第176話 リスク
家に帰ると、僕の妻たちが食事を用意して待ってくれていた。
僕は腹にパンを詰め込みながら、早速、彼女たちに今日の検査の進捗状況を伝える。
「――そういう訳で、できれば、ミリアに隔離した感染者の解呪をお願いしたいんだけど」
「うーん。とりあえず、挑戦してはみますが、厳しいかもしれませんね。呪いの症状が出ていないのならば、ヒーラーとしてはまだ『呪いにかかってはいない』という認識になりますから」
ミリアは腕組みして、申し訳なさそうに頷いた。
「それは仕方のないことデス。呪いは心から生まれマス。心はその当人は気が付かなければないのも同じデスから」
ヤムがミリアを慰めるように言った。
「そうなんだ。ヒーラーでも何でも治せるという訳ではないんだね」
「はい。ヒーラーは発生してしまったダメージの回復はできるんですけど、これから起こるかもしれない障害を治すというのは、不得手ですから……。そういう予防策は、多分、ポーション屋さんの方が得意な領分かもしれません。――レンさんは、その手の薬学にもお詳しいかと思いますけど、どうですか?」
「すなわち未病でござるな。確かに予防に関してはポーションの方が得手でござろうが、軽微でも症状が表に現れておらねば、それに合わせた調合もできぬのは、ヒーラーと同じにござるよ。すなわち、潜伏している現状では、治すのは厳しうござる。無論、マスタークラスの調合師が一流の素材を用いれば、万能薬というのも作り得るかもしれませぬが、少なくとも、吾にはそこまでの腕はござらん」
ミリアから水を向けられたレンが、悩ましげに呟く。
「うーん。呪いって厄介だなあ。とりあえず、ミリアには一回解呪を試してもらうとして、ダメだった時にどうするか考えようか」
「どうするも何も、すでに感染してるってわかってるヒトだけ閉じ込めておいて、後は様子見でよくない? その内、疫病が収まるかもしれないし、どこかが特効薬を作ってくれるかもしれないわよね?」
リロエが、食事を中断し、子どもたちのおむつを換えながら言う。
「ワタクシは楽観論で放置するのには反対ですわ。もし、このまま疫病が続いて、領地間の行き来が途絶され続ければ、流通が終わりますわよ。そうなれば、ワタクシたちの領地にとっては死活問題ですもの」
「税収的にも、厳しいことになる」
ナージャとテルマが首を横に振る。
自給自足で成り立つ領地ならば、鎖国もいいだろう。
だが、僕の領地は、そもそも貿易のハブ地として成立しているのであり、鎖国を続けるというのは無理だ。
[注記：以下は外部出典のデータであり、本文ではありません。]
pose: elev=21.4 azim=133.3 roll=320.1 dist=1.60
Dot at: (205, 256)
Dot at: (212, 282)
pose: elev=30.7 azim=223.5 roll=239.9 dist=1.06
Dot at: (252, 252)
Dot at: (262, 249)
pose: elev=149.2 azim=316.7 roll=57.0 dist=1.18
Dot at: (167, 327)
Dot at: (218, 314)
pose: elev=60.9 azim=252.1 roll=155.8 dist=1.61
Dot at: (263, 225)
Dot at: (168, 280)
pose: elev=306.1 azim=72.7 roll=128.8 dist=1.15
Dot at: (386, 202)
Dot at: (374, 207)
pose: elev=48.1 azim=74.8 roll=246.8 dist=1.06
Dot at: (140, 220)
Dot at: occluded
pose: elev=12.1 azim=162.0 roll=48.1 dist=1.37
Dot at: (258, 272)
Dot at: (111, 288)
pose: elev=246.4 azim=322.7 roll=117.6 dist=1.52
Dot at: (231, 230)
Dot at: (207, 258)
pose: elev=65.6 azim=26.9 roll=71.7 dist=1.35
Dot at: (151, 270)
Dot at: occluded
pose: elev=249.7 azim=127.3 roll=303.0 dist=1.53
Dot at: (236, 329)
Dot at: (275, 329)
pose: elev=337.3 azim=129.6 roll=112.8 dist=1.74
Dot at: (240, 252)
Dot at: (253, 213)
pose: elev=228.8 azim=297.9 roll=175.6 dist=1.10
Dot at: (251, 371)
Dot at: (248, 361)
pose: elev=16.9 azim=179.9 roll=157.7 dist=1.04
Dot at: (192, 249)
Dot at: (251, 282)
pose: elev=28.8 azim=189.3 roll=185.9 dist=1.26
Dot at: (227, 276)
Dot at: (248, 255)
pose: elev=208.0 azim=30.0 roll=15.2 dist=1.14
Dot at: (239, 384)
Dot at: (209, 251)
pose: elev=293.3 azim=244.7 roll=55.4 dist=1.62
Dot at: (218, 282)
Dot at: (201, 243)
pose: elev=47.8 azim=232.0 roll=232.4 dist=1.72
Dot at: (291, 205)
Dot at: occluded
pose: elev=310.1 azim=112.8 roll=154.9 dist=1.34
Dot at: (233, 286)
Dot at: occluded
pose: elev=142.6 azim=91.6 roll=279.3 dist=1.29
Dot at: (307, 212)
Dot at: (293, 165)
経済的にも、生活物資を流通させるためにも、早々にこの疫病問題を解決する必要がある。
「二人の言う通りだね。しかも、多分、この辺りで僕たち以上に呪いへの対策ができそうな領地はなさそうだし」
僕の領地以上にハグレモノを抱え、呪いへの研究が進んでいる都市は近隣に存在しない。
つまり、他力本願を期待できるような状況にはなく、対策を編み出すとすれば、僕たちが率先してやるしかない。
(ここは、リスクを負うしかないか……)
「……ヤム。もう一度確認するけど、発症者を観察すれば、対策はできるんだよね?」
しばらくの逡巡の後、僕はそう口を開いた。
「はい。発症の原因になる、『鍵』を特定し、症状に影響を与えている『心』の種類が分かれば、解呪はできマス」
ヤムが頷く。
「なら、危険はあるけど、事情を説明して、『発症』の原因を特定する実験への協力者を募ろう。とりあえず、シャーレと、彼女と取引したヒトにお願いしてみようか」
「まあ、それしかないですわね。このまま手をこまねいている訳にもいきませんし」
ナージャが深刻な表情で頷く。
「あの、私、潜伏した呪いは治せないかもしれませんが、結界を張っておきます。すでに、隔離施設の周りには張ってありますけど、その実験する場所に限定した強いやつを。それで、最悪、外への感染は防げると思うので……」
ミリアがおずおずとそう申し出る。
「助かるよ。よろしく」
「事情は分かった。でも、さすがにその実験にタクマが直接参加するは控えた方がいい」
テルマが心配そうに僕を見て言う。
「……名将は剣を振るわずして、竜を狩る」
スノーが、テルマに追随するように言う。
「うーん。精霊の力で、現場の映像を離れた所に再現することは可能だけど……。でも、ヤムや実験対象の人にリスクを背負わせておいて、自分だけ安全な所にいるっていうのも申し訳ないなあ」
僕はそう呟いて、頭を掻いた。
「気にしないでくだサイ。これは、わたしの仕事デスから。それに、もし、リョウシュサマに何かあって、居場所を失う方が、わたしたちにとっては困りマス」
「……そうだね。ここで、実験に参加したいというのは、かえって僕の自己満足になってしまうかな」
僕は頷く。
「話はまとまりましたわね。シャーレの方は、なんだかんだで金銭的利益を与えれば協力してくれると思いますけれど、その取引の相手方も、お金で何とかなる人物ですの?」
「それについては、入領管理の情報を基に、吾が嗜好を調べておきまする」
ナージャの疑問に、レンが即答する。
こうして、僕たちは食事もそこそこに、それぞれの業務へと戻っていくのだった。
*
そして、翌日の早朝。
早速、実験が行われることになった。
先日の隔離施設の個室には、すでに5人の人間が集まっている。
まずは、ヤムと、彼女が自ら選抜した助手――ハグレモノが二人。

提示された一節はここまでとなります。